STUDY MATERIAL:
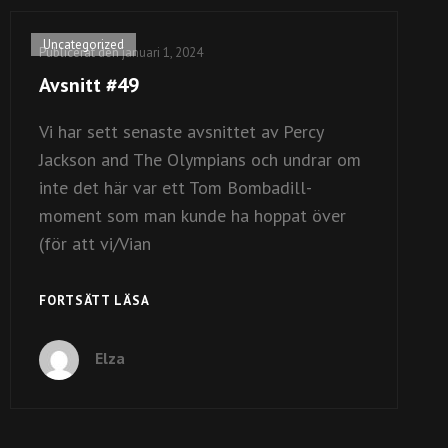
Kategorilänkar
Uncategorized
Publicerat den
januari 1, 2024
Avsnitt #49
Vi har sett senaste avsnittet av Percy
Jackson and The Olympians och undrar om
inte det här var ett Tom Bombadill-
moment som man kunde ha hoppat över
(för att vi/Vian
AVSNITT
FORTSÄTT LÄSA
#49
Elza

WHAT YOU HAVE TO DO:
Retype every entry exactly, but keep the pictures out of your copy.

WORKED SOLUTION:
Kategorilänkar
Uncategorized
Publicerat den
januari 1, 2024
Avsnitt #49
Vi har sett senaste avsnittet av Percy
Jackson and The Olympians och undrar om
inte det här var ett Tom Bombadill-
moment som man kunde ha hoppat över
(för att vi/Vian
AVSNITT
FORTSÄTT LÄSA
#49
Elza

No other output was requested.